Passage provided =>
####

1. sloooooww

Could someone take a look at this code, and maybe tell me why it's so slow?
And possibly even let me know how I could speed it up? Thanks

---Code begins here---
-- fireplay.ex : inspired by Gerhard Piran's Burn
-- Jiri babor
-- J.babor at gns.cri.nz
-- version 1.00   97-01-13

include graphics.e
include get.e

constant
   a=#A0000,
   ymin=10,    ymax= 199,        -- top & bottom of fire window
   true=1,     false=0
integer cc, junk, key, plasma, cp, finished, xmin, xmax
sequence buff, pal, par

procedure write_buff()
   for y = ymin to ymax-2 do
      poke(a+320*y+xmin,buff[y-ymin+1])
   end for
end procedure

procedure burn()     -- fire calculations
   if plasma then    -- plasma-like fire
      for r = 2 to ymax-ymin do
         for c = 2 to xmax-xmin do
            cc = floor((buff[r][c-1]+buff[r][c]+
                        buff[r][c+1]+buff[r+1][c])/4)
            if cc>=par[2][3] then cc=cc-par[2][3] end if
            buff[r-1][c]=cc
         end for
      end for
   else              -- curtain-like fire
      for r = ymax-ymin to 2 by -1 do
         for c = 2 to xmax-xmin do
            cc = floor((buff[r][c-1]+buff[r][c]+
                        buff[r][c+1]+buff[r+1][c])/4)
            if cc>0 then cc=cc-1 end if
            buff[r-1][c]=cc
         end for
      end for
   end if
end procedure

procedure spark()
   integer x,y
   if rand(par[3][3])-1 then
      x=rand(xmax-xmin-21)+10
      y=rand(ymax-ymin-40)+20
      buff[y][x]=255
      while rand(2)-1 do
         y=y+1
         buff[y][x]=par[1][3]
      end while
   end if
end procedure

procedure seed_fire()
   -- set randomly the bottom two lines to start the fire & to keep it going
   integer imin
   imin=floor(0.1*par[4][3]*par[1][3])
   for i = 2 to xmax-xmin do
      buff[ymax-ymin][i]=imin+rand(par[1][3]-imin)
   end for
   buff[ymax-ymin+1]=buff[ymax-ymin]
end procedure

procedure control()

####

Information provided =>
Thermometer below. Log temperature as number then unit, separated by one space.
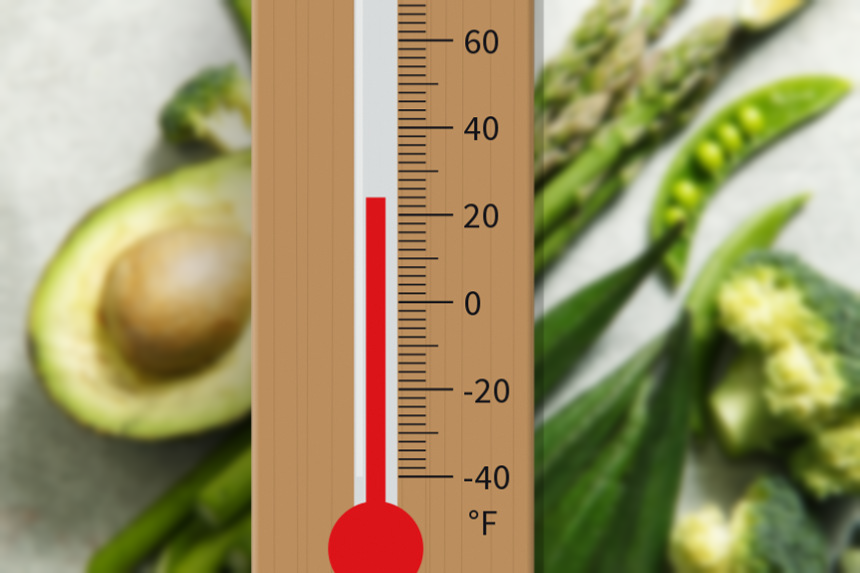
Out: 24 °F
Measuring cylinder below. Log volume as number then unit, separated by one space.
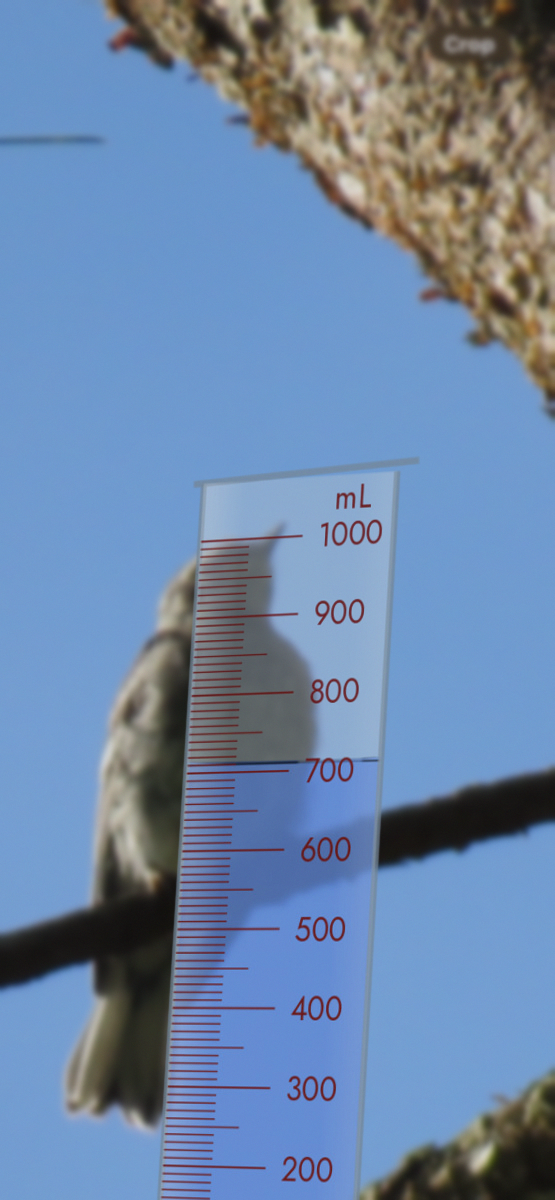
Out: 710 mL
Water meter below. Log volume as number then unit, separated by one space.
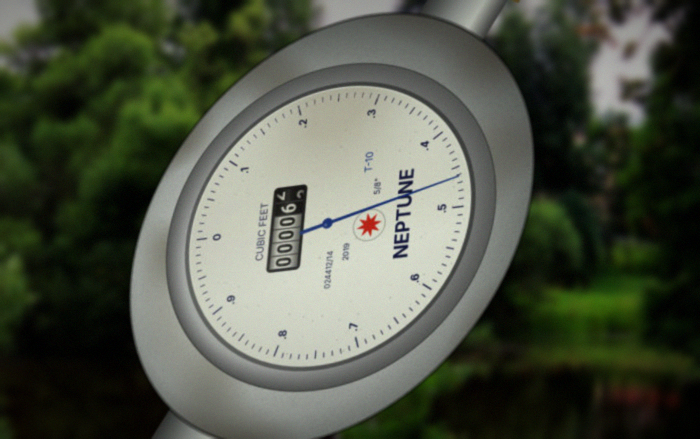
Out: 62.46 ft³
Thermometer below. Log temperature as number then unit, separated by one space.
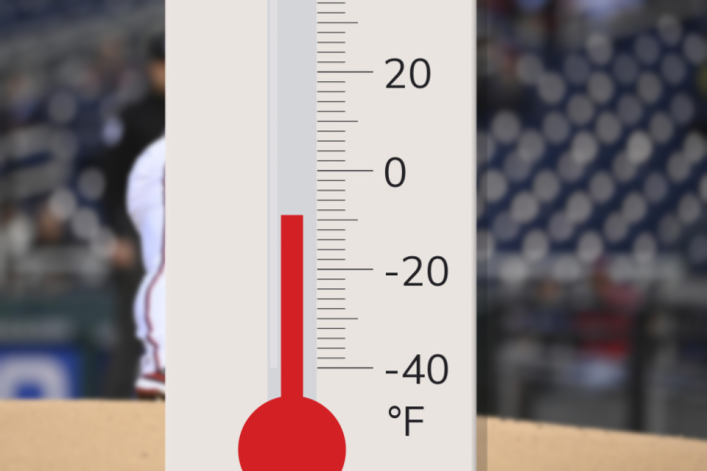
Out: -9 °F
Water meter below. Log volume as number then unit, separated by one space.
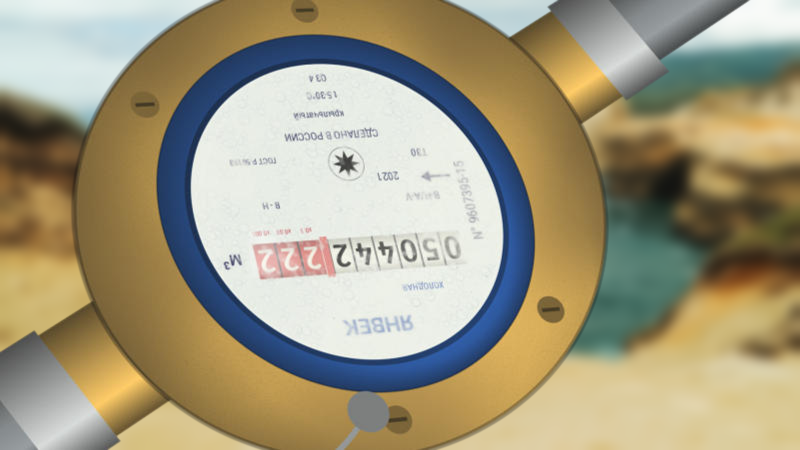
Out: 50442.222 m³
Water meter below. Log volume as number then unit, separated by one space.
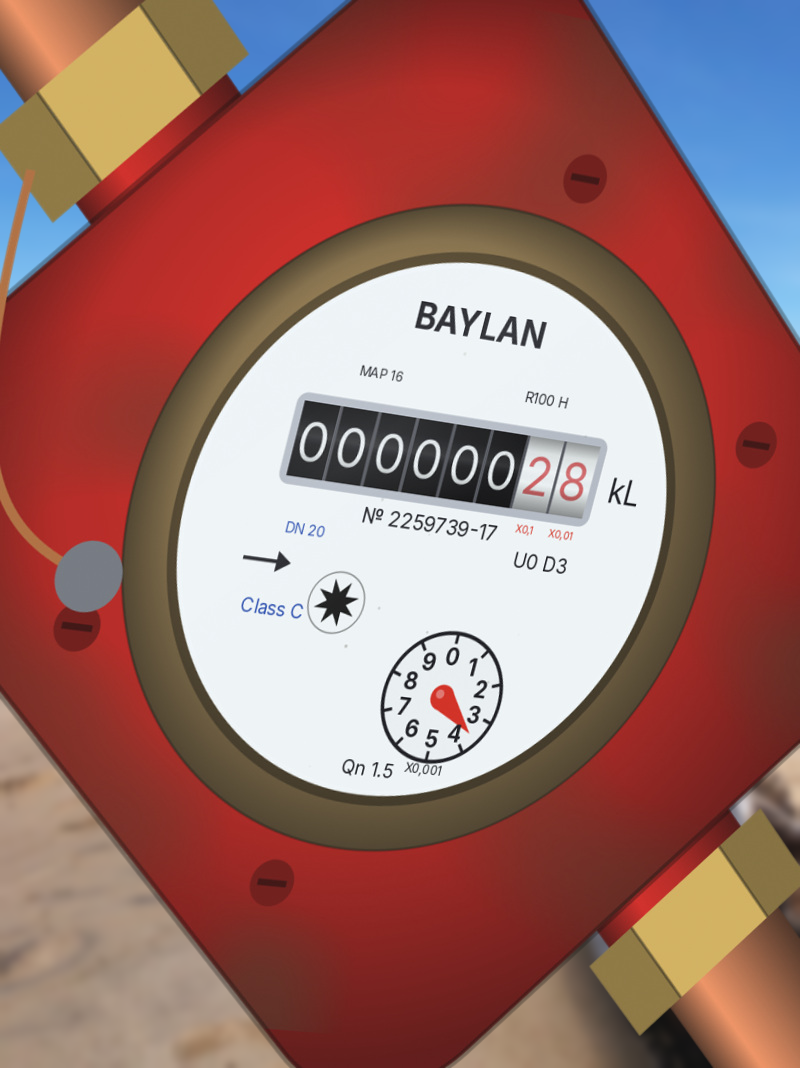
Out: 0.283 kL
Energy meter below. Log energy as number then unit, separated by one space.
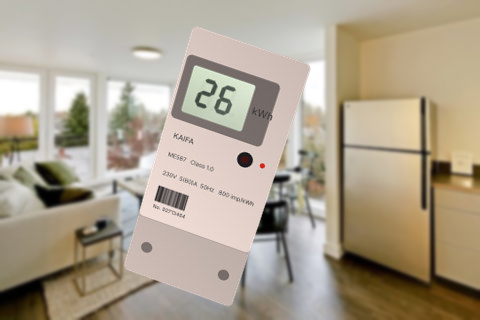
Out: 26 kWh
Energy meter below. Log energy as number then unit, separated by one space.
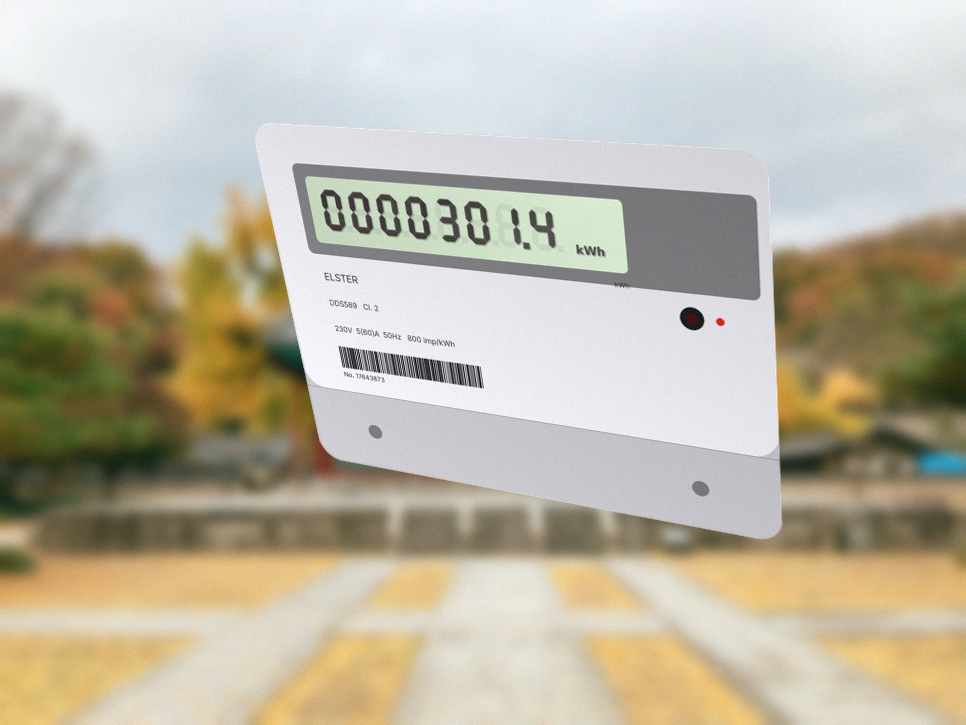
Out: 301.4 kWh
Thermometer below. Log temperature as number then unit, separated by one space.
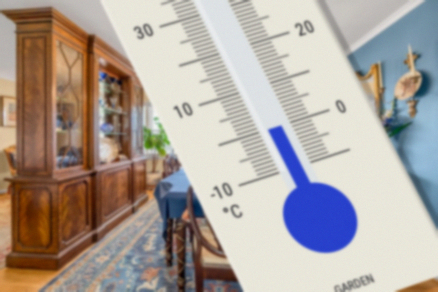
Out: 0 °C
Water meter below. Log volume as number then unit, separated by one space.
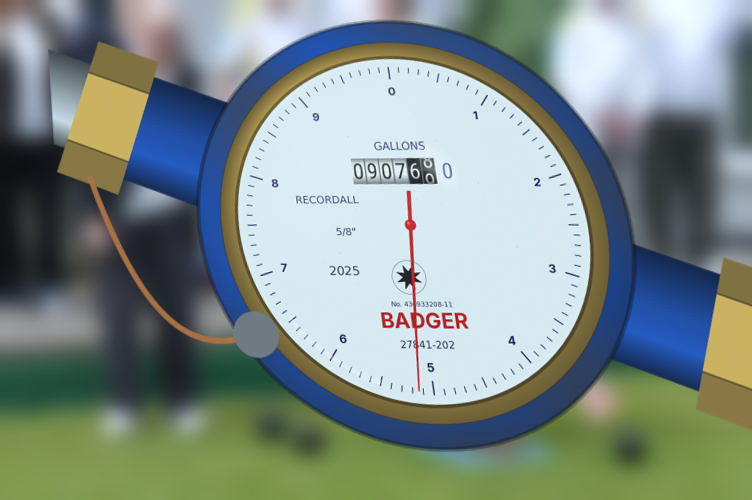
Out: 907685.1 gal
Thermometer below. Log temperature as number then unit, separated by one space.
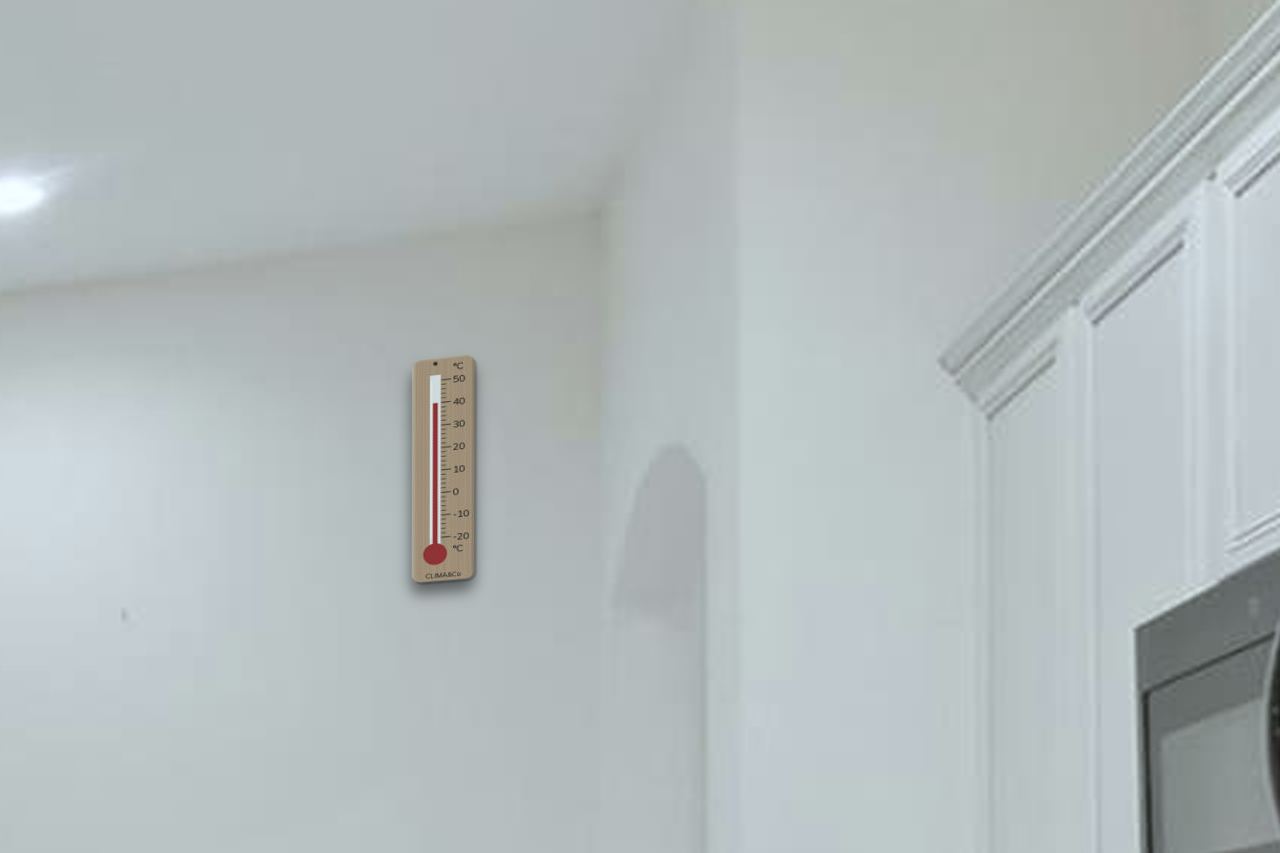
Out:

####

Exercise objective =>
From the forum post about the slow fire code, output the part that begins at the words "procedure seed_fire()" and stops after "procedure control()", copied exactly.

Answer space =>
procedure seed_fire()
   -- set randomly the bottom two lines to start the fire & to keep it going
   integer imin
   imin=floor(0.1*par[4][3]*par[1][3])
   for i = 2 to xmax-xmin do
      buff[ymax-ymin][i]=imin+rand(par[1][3]-imin)
   end for
   buff[ymax-ymin+1]=buff[ymax-ymin]
end procedure

procedure control()